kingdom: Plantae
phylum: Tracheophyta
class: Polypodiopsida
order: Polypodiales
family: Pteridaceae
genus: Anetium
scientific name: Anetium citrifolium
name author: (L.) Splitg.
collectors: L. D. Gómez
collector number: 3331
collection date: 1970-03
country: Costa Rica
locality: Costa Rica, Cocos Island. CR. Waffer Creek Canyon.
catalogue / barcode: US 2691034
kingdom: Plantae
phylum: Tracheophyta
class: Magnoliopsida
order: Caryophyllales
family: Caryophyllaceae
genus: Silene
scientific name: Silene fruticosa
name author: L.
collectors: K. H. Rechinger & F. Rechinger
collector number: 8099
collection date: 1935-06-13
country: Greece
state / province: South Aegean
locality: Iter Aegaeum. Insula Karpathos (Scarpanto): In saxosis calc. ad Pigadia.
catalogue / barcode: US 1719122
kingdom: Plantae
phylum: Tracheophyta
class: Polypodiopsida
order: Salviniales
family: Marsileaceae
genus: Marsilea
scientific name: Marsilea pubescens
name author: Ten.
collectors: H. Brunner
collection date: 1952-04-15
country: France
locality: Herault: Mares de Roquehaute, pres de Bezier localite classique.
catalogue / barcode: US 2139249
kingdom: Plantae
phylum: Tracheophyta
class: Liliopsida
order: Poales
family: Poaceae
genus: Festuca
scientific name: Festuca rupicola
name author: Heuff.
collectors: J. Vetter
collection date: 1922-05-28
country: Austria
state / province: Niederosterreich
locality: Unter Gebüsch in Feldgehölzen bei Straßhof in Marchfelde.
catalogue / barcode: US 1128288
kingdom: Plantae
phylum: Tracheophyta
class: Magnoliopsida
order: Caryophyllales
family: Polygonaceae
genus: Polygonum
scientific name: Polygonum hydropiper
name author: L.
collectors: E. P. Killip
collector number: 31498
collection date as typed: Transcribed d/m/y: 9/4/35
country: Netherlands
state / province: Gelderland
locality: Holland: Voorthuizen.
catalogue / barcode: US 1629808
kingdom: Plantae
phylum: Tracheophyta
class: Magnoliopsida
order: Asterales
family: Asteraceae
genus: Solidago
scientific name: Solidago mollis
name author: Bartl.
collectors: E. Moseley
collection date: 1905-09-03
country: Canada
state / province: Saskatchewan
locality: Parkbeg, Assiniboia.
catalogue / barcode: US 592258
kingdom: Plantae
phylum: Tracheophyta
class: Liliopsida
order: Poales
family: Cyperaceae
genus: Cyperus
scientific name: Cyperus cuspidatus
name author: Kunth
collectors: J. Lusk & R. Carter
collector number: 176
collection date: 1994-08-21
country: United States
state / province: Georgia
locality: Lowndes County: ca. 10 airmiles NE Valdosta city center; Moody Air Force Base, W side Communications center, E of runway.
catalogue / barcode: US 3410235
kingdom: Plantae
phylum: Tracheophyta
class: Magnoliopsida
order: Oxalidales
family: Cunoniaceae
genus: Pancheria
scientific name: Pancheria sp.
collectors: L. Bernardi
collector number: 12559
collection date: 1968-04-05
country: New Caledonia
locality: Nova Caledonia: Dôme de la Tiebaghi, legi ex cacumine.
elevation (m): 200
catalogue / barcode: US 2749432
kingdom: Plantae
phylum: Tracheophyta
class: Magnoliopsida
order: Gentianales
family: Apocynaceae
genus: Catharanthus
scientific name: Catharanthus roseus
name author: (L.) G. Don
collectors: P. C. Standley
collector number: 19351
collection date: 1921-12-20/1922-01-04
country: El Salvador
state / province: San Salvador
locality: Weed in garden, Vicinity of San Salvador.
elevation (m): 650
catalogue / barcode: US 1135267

» **TASK DIRECTIONS**: Copy the listing above with each "collectors" swapped for "collected by" and everything else left unchanged.

» **WRITTEN SOLUTION**:
kingdom: Plantae
phylum: Tracheophyta
class: Polypodiopsida
order: Polypodiales
family: Pteridaceae
genus: Anetium
scientific name: Anetium citrifolium
name author: (L.) Splitg.
collected by: L. D. Gómez
collector number: 3331
collection date: 1970-03
country: Costa Rica
locality: Costa Rica, Cocos Island. CR. Waffer Creek Canyon.
catalogue / barcode: US 2691034
kingdom: Plantae
phylum: Tracheophyta
class: Magnoliopsida
order: Caryophyllales
family: Caryophyllaceae
genus: Silene
scientific name: Silene fruticosa
name author: L.
collected by: K. H. Rechinger & F. Rechinger
collector number: 8099
collection date: 1935-06-13
country: Greece
state / province: South Aegean
locality: Iter Aegaeum. Insula Karpathos (Scarpanto): In saxosis calc. ad Pigadia.
catalogue / barcode: US 1719122
kingdom: Plantae
phylum: Tracheophyta
class: Polypodiopsida
order: Salviniales
family: Marsileaceae
genus: Marsilea
scientific name: Marsilea pubescens
name author: Ten.
collected by: H. Brunner
collection date: 1952-04-15
country: France
locality: Herault: Mares de Roquehaute, pres de Bezier localite classique.
catalogue / barcode: US 2139249
kingdom: Plantae
phylum: Tracheophyta
class: Liliopsida
order: Poales
family: Poaceae
genus: Festuca
scientific name: Festuca rupicola
name author: Heuff.
collected by: J. Vetter
collection date: 1922-05-28
country: Austria
state / province: Niederosterreich
locality: Unter Gebüsch in Feldgehölzen bei Straßhof in Marchfelde.
catalogue / barcode: US 1128288
kingdom: Plantae
phylum: Tracheophyta
class: Magnoliopsida
order: Caryophyllales
family: Polygonaceae
genus: Polygonum
scientific name: Polygonum hydropiper
name author: L.
collected by: E. P. Killip
collector number: 31498
collection date as typed: Transcribed d/m/y: 9/4/35
country: Netherlands
state / province: Gelderland
locality: Holland: Voorthuizen.
catalogue / barcode: US 1629808
kingdom: Plantae
phylum: Tracheophyta
class: Magnoliopsida
order: Asterales
family: Asteraceae
genus: Solidago
scientific name: Solidago mollis
name author: Bartl.
collected by: E. Moseley
collection date: 1905-09-03
country: Canada
state / province: Saskatchewan
locality: Parkbeg, Assiniboia.
catalogue / barcode: US 592258
kingdom: Plantae
phylum: Tracheophyta
class: Liliopsida
order: Poales
family: Cyperaceae
genus: Cyperus
scientific name: Cyperus cuspidatus
name author: Kunth
collected by: J. Lusk & R. Carter
collector number: 176
collection date: 1994-08-21
country: United States
state / province: Georgia
locality: Lowndes County: ca. 10 airmiles NE Valdosta city center; Moody Air Force Base, W side Communications center, E of runway.
catalogue / barcode: US 3410235
kingdom: Plantae
phylum: Tracheophyta
class: Magnoliopsida
order: Oxalidales
family: Cunoniaceae
genus: Pancheria
scientific name: Pancheria sp.
collected by: L. Bernardi
collector number: 12559
collection date: 1968-04-05
country: New Caledonia
locality: Nova Caledonia: Dôme de la Tiebaghi, legi ex cacumine.
elevation (m): 200
catalogue / barcode: US 2749432
kingdom: Plantae
phylum: Tracheophyta
class: Magnoliopsida
order: Gentianales
family: Apocynaceae
genus: Catharanthus
scientific name: Catharanthus roseus
name author: (L.) G. Don
collected by: P. C. Standley
collector number: 19351
collection date: 1921-12-20/1922-01-04
country: El Salvador
state / province: San Salvador
locality: Weed in garden, Vicinity of San Salvador.
elevation (m): 650
catalogue / barcode: US 1135267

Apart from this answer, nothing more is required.